3. Develop rituals. We need to have rituals in our community that help us grieve and that help us celebrate. Many of the rituals that worked for us in the past—funerals, weddings—often don’t seem to fit our new lives, so maybe it is time to find something new. We need rituals that support us through the varied things we deal with in our lives today—families going through a divorce, maybe one for when our computer hard drive crashes…

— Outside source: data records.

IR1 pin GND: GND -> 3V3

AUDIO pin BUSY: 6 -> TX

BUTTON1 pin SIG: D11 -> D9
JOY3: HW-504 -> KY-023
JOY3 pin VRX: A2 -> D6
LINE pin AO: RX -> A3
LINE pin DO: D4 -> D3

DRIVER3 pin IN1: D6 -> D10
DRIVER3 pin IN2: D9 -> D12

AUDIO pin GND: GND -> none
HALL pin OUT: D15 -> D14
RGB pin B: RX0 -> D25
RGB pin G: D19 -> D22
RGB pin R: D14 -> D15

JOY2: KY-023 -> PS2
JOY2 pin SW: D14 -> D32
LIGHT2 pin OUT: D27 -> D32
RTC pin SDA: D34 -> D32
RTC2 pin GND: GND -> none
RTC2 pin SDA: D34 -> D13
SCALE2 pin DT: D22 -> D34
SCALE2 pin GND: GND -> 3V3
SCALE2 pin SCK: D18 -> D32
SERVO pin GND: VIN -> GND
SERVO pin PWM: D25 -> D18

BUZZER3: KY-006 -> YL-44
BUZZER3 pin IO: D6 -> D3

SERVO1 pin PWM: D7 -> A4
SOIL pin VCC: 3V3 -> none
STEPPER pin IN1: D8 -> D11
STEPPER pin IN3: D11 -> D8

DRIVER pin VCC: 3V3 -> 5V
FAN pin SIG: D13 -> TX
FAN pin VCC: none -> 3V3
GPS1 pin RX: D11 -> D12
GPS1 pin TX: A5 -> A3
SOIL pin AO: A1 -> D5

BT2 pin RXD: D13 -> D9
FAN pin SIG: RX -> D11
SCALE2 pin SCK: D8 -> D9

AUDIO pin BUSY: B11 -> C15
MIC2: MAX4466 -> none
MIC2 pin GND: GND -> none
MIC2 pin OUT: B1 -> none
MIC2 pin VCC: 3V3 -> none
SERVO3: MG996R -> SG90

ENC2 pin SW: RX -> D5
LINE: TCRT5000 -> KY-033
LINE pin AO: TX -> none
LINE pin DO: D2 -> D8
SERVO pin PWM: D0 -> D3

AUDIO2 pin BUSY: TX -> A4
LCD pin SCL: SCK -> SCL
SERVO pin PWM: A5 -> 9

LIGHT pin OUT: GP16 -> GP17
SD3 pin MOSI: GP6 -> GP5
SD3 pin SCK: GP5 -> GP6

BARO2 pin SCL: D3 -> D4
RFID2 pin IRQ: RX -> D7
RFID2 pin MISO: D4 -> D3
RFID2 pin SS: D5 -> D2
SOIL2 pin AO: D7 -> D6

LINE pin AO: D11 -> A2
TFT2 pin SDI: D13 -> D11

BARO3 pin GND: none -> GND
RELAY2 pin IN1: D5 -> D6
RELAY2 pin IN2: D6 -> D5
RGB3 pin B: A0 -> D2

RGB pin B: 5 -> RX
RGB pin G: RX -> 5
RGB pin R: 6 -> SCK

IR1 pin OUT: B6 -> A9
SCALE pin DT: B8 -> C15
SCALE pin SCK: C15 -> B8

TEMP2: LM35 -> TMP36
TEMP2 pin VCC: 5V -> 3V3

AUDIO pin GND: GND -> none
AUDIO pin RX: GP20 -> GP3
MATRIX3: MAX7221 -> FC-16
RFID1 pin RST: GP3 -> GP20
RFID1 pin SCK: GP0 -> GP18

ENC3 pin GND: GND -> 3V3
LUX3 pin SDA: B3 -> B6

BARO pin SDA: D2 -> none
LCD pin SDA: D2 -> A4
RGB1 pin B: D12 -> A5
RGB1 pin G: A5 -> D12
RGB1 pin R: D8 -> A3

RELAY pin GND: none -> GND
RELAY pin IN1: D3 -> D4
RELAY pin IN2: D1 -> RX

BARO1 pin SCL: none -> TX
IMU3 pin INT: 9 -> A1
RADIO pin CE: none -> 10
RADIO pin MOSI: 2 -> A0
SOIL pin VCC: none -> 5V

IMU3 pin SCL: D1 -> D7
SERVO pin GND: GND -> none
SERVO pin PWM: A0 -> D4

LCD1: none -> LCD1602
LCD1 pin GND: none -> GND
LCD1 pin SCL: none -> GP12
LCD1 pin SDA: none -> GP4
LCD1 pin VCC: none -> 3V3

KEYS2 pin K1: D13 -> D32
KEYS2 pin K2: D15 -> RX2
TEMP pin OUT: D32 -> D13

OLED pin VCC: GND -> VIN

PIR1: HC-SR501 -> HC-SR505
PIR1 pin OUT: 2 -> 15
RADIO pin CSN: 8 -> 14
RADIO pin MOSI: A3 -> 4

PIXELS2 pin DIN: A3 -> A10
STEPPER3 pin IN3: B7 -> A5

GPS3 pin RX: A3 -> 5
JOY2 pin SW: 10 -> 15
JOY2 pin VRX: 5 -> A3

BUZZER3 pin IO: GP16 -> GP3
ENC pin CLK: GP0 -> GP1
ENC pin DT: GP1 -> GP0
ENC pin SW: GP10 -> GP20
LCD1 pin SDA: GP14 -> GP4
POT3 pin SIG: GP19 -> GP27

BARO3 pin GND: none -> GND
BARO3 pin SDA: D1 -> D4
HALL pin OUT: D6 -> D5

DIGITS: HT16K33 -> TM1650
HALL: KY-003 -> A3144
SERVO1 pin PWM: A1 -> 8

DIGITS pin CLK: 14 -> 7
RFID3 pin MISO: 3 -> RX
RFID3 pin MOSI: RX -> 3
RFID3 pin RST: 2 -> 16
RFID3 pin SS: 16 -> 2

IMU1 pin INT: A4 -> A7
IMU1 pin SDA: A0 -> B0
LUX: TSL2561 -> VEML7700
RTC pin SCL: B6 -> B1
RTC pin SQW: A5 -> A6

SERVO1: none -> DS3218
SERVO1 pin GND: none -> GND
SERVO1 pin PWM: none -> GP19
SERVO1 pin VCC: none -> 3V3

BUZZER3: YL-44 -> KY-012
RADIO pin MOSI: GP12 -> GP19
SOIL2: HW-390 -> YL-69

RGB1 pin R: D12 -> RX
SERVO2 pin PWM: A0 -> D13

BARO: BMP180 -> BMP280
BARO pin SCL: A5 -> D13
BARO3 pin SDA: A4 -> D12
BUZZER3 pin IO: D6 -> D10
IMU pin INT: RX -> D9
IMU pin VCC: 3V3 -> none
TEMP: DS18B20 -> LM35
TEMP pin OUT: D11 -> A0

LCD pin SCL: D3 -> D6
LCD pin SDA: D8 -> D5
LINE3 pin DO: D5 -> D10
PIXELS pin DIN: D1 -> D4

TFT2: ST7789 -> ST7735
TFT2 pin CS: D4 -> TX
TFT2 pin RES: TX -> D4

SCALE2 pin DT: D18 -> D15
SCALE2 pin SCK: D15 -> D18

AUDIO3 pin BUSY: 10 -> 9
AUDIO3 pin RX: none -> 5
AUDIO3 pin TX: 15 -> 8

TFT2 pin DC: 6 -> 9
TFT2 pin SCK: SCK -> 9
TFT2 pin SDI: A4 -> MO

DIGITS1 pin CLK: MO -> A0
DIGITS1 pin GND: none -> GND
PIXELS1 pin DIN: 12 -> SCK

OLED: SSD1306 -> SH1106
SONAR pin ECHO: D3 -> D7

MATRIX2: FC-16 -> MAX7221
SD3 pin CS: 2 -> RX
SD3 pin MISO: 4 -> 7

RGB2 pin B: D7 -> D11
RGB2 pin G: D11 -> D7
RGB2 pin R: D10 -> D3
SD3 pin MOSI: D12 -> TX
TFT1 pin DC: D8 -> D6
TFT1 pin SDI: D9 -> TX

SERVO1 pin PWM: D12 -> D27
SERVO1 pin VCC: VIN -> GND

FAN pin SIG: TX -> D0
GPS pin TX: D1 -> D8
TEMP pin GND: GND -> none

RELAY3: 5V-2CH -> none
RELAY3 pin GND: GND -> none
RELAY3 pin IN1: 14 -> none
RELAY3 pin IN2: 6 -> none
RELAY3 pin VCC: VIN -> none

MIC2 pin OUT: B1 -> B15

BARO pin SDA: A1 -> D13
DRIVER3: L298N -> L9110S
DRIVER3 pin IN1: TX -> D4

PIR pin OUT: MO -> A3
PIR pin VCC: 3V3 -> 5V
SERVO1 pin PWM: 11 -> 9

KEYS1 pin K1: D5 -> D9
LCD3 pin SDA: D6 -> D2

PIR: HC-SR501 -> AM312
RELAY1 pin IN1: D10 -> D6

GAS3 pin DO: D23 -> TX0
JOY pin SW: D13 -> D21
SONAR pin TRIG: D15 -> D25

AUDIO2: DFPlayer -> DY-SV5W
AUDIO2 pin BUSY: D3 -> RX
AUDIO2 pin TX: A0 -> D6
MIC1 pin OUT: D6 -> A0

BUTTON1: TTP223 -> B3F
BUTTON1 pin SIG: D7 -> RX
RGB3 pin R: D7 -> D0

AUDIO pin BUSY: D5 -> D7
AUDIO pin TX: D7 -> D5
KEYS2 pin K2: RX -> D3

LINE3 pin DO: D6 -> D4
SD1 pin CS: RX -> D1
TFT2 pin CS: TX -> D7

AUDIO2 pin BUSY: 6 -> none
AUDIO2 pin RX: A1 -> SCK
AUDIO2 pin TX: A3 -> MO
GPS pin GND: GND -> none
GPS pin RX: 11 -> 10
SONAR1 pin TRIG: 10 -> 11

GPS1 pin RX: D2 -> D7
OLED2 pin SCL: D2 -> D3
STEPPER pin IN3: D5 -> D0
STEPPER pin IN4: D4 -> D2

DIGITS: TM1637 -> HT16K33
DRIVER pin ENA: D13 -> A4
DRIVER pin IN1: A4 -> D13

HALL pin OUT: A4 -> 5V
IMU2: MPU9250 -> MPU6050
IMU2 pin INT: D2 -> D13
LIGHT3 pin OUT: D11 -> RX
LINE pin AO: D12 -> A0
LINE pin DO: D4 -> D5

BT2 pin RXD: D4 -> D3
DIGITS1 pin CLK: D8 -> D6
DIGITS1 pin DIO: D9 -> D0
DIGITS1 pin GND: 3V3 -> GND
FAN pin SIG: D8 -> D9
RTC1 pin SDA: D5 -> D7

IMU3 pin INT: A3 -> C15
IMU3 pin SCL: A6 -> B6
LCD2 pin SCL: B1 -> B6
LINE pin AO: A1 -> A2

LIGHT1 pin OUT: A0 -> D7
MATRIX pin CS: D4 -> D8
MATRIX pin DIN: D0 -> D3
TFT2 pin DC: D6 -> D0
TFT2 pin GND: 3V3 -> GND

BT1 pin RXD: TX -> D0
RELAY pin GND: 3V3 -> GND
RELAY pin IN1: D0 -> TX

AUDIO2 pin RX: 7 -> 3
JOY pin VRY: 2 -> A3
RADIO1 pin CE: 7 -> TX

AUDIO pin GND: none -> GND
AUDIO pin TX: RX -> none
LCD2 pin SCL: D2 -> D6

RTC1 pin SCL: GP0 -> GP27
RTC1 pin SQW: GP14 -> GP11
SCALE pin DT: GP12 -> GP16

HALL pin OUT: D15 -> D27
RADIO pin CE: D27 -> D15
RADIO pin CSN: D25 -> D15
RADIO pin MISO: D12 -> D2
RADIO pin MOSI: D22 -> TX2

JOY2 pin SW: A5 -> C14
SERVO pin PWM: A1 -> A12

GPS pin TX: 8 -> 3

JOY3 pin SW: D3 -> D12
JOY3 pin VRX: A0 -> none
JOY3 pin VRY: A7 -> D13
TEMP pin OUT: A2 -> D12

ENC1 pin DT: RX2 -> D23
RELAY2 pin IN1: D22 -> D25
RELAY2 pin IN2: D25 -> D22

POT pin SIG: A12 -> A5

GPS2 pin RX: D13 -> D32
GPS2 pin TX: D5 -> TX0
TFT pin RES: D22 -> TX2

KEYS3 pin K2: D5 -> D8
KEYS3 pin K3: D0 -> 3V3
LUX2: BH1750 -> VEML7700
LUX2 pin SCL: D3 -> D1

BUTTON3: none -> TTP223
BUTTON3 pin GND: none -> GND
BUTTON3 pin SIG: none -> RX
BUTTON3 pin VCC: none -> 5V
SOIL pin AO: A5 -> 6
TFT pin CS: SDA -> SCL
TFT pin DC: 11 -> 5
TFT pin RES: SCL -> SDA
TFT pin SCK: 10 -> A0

4. Commit to your shared values and to each other. People in communities know that when they are attacked, their people will be there to support and defend them. Many of us feel under attack quite frequently—from people who disagree with our parenting, from family members who don’t like other choices we’ve made, from medical caregivers who give us unhelpful advice, from our employers who complain if we want time off to be with our families. Your people are there for you, just as you are there for your people.
5. Seek diversity. You want shared values, but a community with more diversity gives you more depth. It is good to have grandparents, teens, men, and women, people from different backgrounds in your community. When you are all living similar lives, you all have similar needs. With diversity, you have a better chance of being able to help each other.
For me, La Leche League has been the foundation of my community. While the women I have come to know through LLL have all been different in many ways, we do have a shared commitment to mothering and to a caring way of life that links us together. If you attend meetings you’ll find there are many of the components of a community: the ritual of greeting people and doing introductions, the work of helping each other with mothering and breastfeeding and sharing refreshments at the end of the meeting, the commitment of time together each month. It’s one of the reasons I encourage mothers I help over the phone to attend meetings—without them, they may be missing the opportunity to connect with a community that can enrich their lives in many ways beyond breastfeeding support.
Building supportive, tribal-type relationships isn’t always easy, but there are some easy ways to start. Consider trying these approaches with people you feel some kinship with:
• Prepare meals together. Invite some families over for dinner, but instead of doing all the cooking and preparation yourself, plan that you’ll all cook together, and then enjoy the fruits of your labor once it’s done. Or set aside an afternoon to bake bread together.
• Take a vacation together. (Sharing expenses can save you money as well.) The more relaxed setting of a vacation can make it easier to get to know each other.
• Learn something new as a group. Perhaps one of you has a skill to share with the others, or perhaps you’d like to explore something that’s new to everyone, whether it’s painting, geocaching or horseback riding.
• Begin an email conversation on something that matters. I once would have said that email isn’t a good way to build connections, but I’ve learned that you can develop a real closeness through those words typed on the screen. For some of us, it’s easier to open up and be ourselves in emails, and caring relationships can develop this way.
Finally, remember that communities are not perfect. There will be conflicts, disagreements and disappointments, just as in any other relationship. The important thing is the shared commitment to support each other. It’s worth the effort it takes.
Teresa Pitman has been a La Leche League Leader for 40 years. She is one of the co-authors of the LLLI books The Womanly Art of Breastfeeding and Sweet Sleep and is the author of 16 other books with a 17th book coming out in January 2019 (on starting solids!). She is the mother of four grown children and the grandmother of ten.